The Thresher has reviewed Home Slice before and returned with a rave review. We tried the margherita slice, and once again, Home Slice did not disappoint. This was a New-York style pizza with thin crust and sparse cheese, but the homemade sauce and entire dining experience was quite pleasant. In comparison to other pizzas, the structural integrity of the crust is somewhat inconsistent. Droop, the scientific term, is present in certain sections of the slice, and the thinness of the crust does tend to lead to overcooked spots. Overall though, this was a spectacular pizza that deserves its place in the top tier. 

Pizza Hut

In the interest of reviewing a variety of pies, we included Pizza Hut as a representation of a typical chain pizza. Its red sauce is responsible for tarnishing the reputation of this fine establishment. To be clear, Pizza Hut is trashy, late night, American pizza.

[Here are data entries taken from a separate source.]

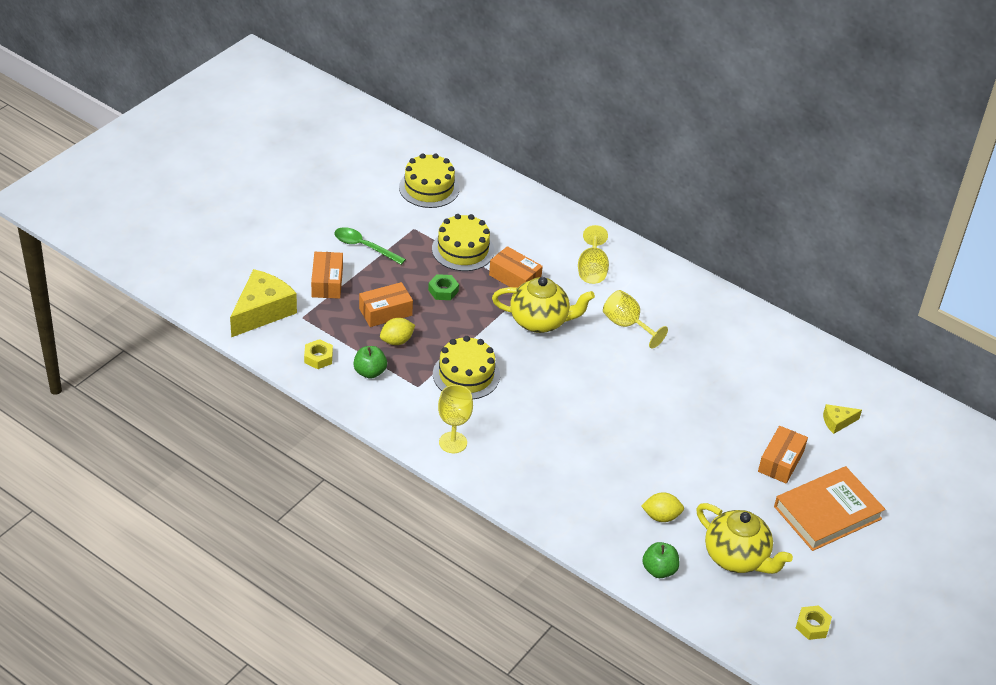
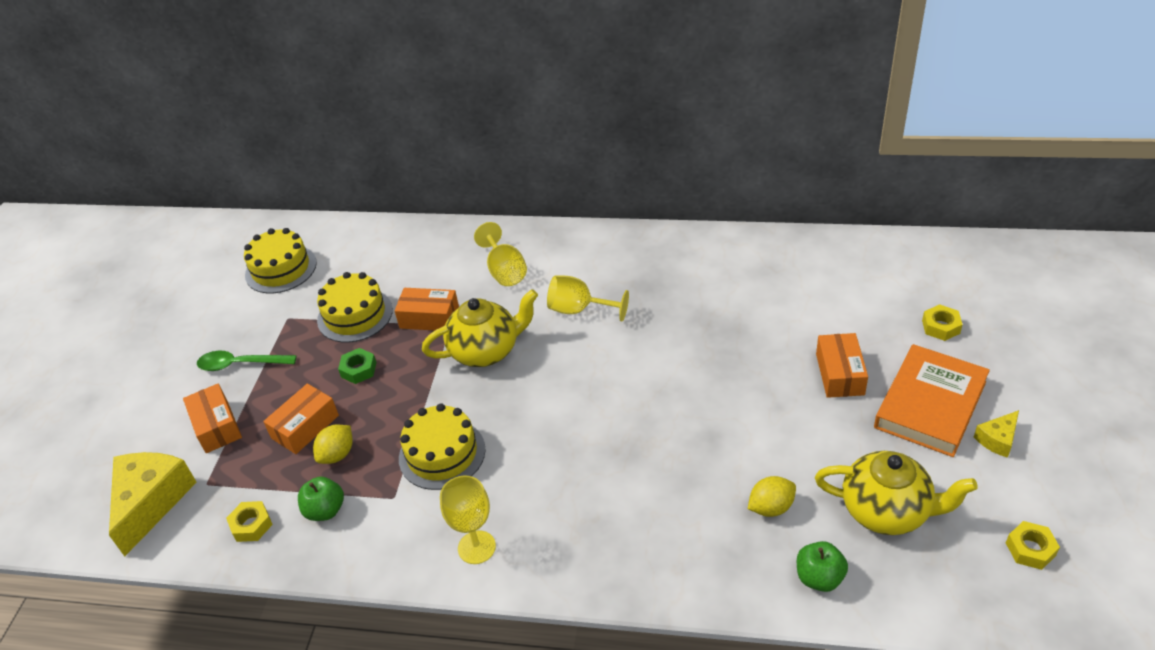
camera: 20 degrees left, 0 degrees up
(837, 422) = (857, 303): yellow cheese -> yellow cheese (997, 439)
(885, 468) = (941, 327): none -> yellow nut

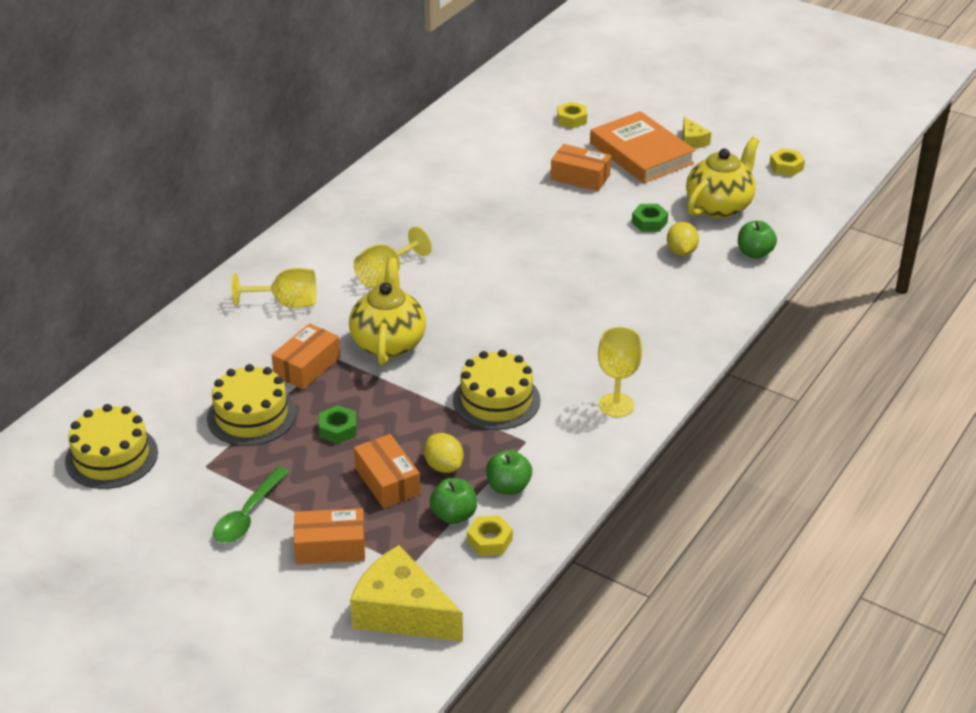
camera: 70 degrees left, 5 degrees down
(276, 487) = (454, 515): none -> green apple
(804, 460) = (649, 222): none -> green nut

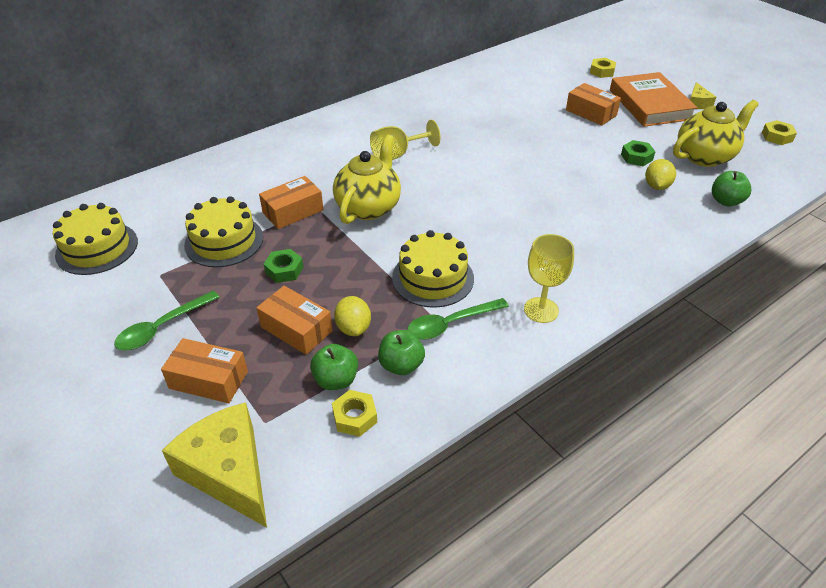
camera: 20 degrees right, 5 degrees up
(287, 303) = (309, 159): yellow goblet -> none
(387, 481) = (296, 329): orange box -> orange box turned 45 degrees counterclockwise
(536, 439) = (450, 324): none -> green spoon

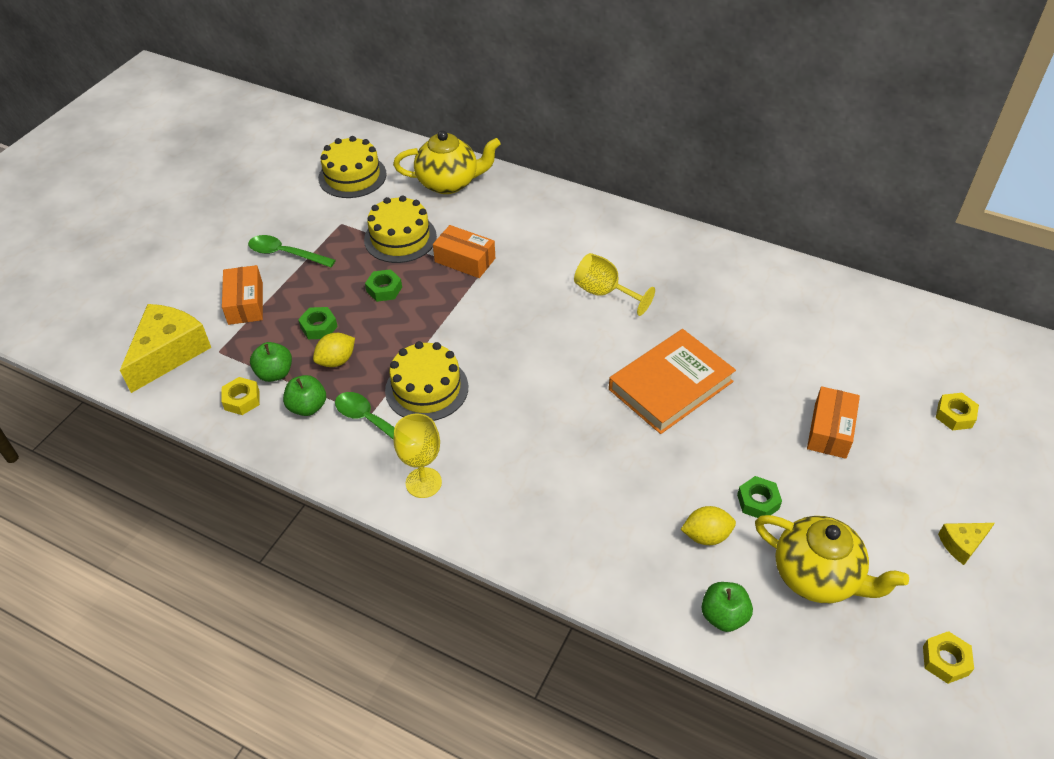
camera: 65 degrees right, 5 degrees up
(296, 329) = (319, 327): orange box -> green nut
(368, 207) = (503, 306): yellow teapot -> yellow teapot (449, 183)
(650, 104) = (908, 488): orange book -> orange book (670, 385)

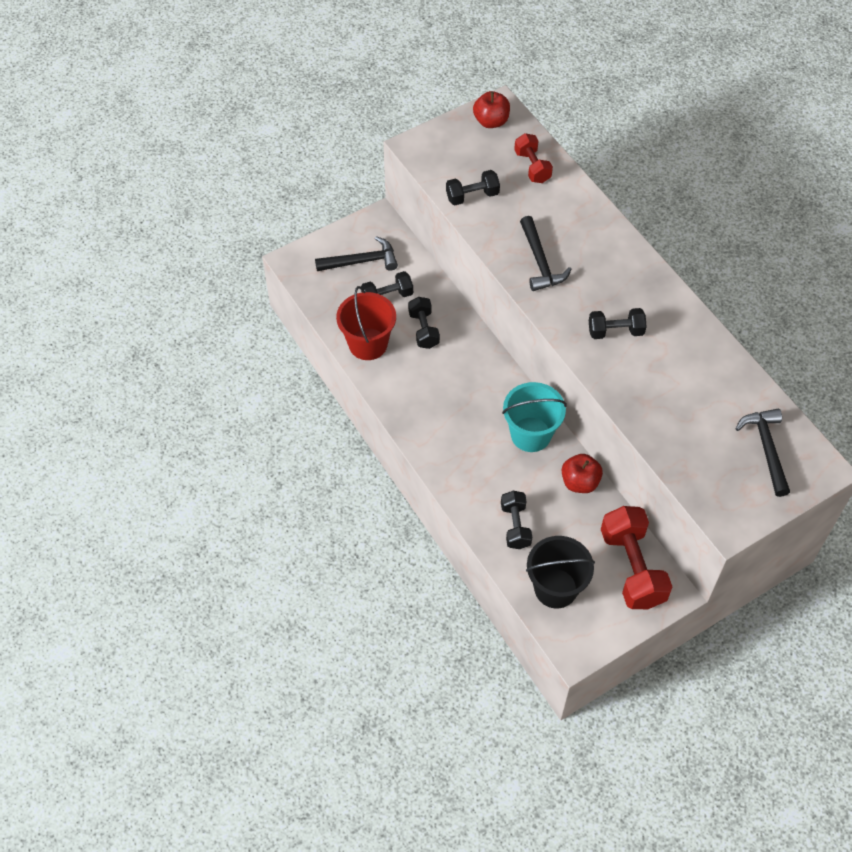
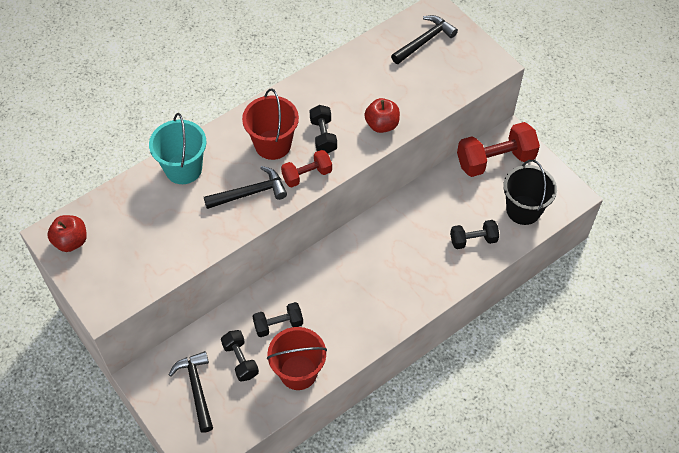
camera: 95 degrees left, 0 degrees up
(472, 196) = (171, 252): black dumbbell -> none
(531, 434) = (383, 232): turquoise bucket -> turquoise bucket (183, 169)
(532, 167) = (133, 203): red dumbbell -> red dumbbell (307, 175)
(580, 482) = (424, 196): red apple -> red apple (382, 125)
(604, 284) = (273, 144): none -> red bucket
(766, 449) = (424, 41): black hammer -> black hammer turned 150 degrees clockwise

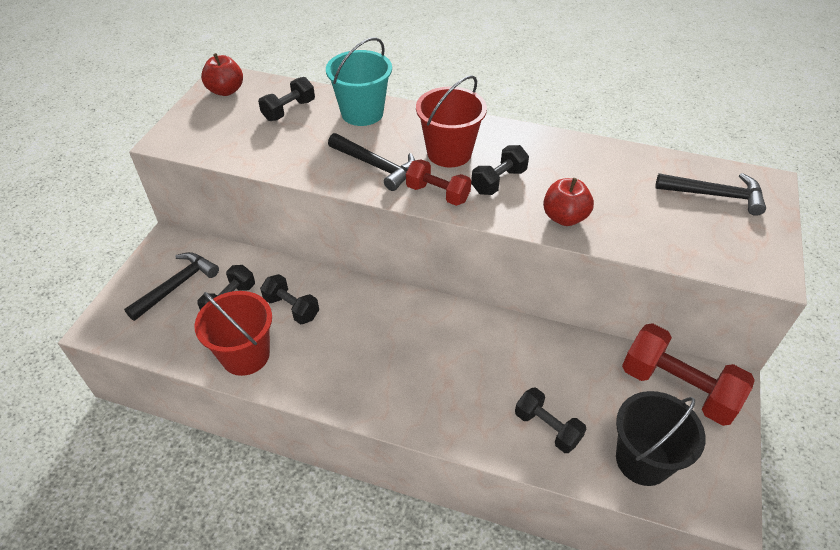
camera: 55 degrees right, 10 degrees down
(137, 212) = (289, 110): none -> black dumbbell

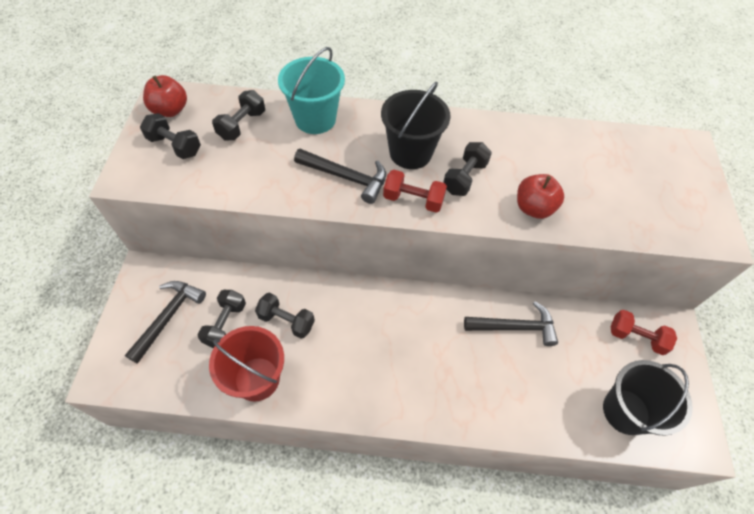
camera: 15 degrees left, 10 degrees up
(449, 153) = (410, 153): red bucket -> black bucket
(547, 428) = (542, 397): black dumbbell -> black dumbbell (175, 146)
(677, 388) = (636, 337): red dumbbell -> red dumbbell, size x0.57
(715, 195) = (652, 164): black hammer -> black hammer (515, 327)

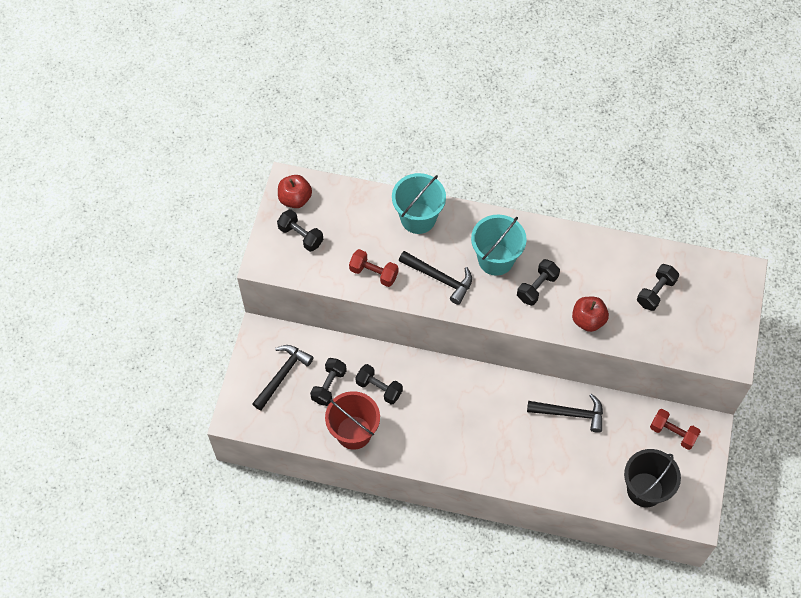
camera: 10 degrees right, 5 degrees up
(242, 125) = (355, 219): black dumbbell -> black dumbbell (655, 292)
(410, 153) = (495, 259): black bucket -> turquoise bucket
(413, 200) = (491, 304): red dumbbell -> red dumbbell (374, 273)

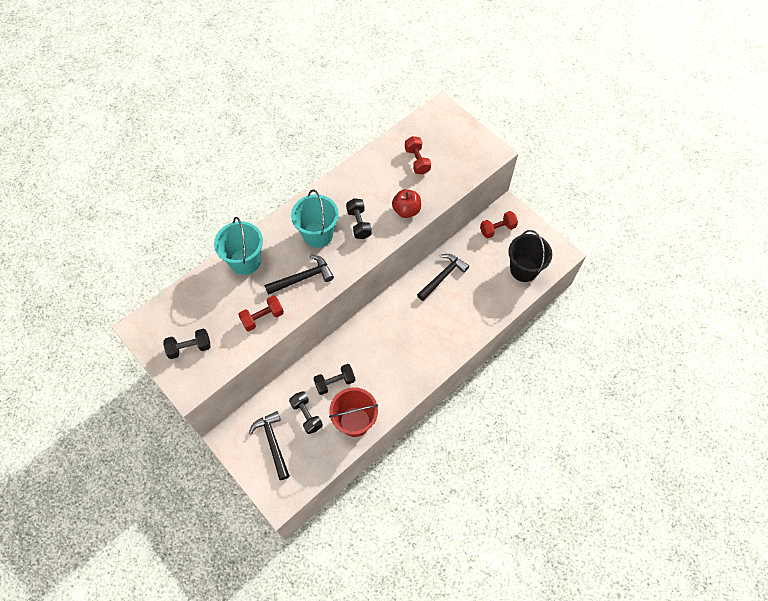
camera: 55 degrees left, 0 degrees up
(295, 199) = (156, 332): red apple -> none
(655, 292) = (417, 161): black dumbbell -> red dumbbell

But, in many respects, that is what makes it appeal to trashy, late-night Americans like ourselves. A white sauce, pineapple, mushroom and black olive pizza was served to some of our peers to gauge reception to a decent Pizza Hut pie.

Emily McAmis made a poignant statement regarding the crust-cheese ratio of her slice.

“[I] like that it’s pretty thick ... but [I feel] like the crust to cheese ratio is a little high,” McAmis, a Brown senior, said.

We here at the Thresher like them thick too, but Pizza Hut’s performance was a bit disappointing. 

Little Caesars Pizza

Little Caesars sucks. Shame on you if you enjoy it. Pizza Pizza, my butt.

Unfortunately, we were not able to come to a consensus on the objectively best pizza style. Brown sophomore Sara Davidson thinks that we should rethink how we classify pizza in the first place.

“I think that pizza is an art, and I don’t think that it should be limited to a box. I think that it should be whatever it wants to be,” Davidson said.

Maybe it isn’t the pizza itself that we hold in such high regard, but rather, the sentiment and love that we have towards our respective hometowns that make us such staunch defenders of the pizza style that we hail from. After all, maybe the real pizza was the friends we made along the way.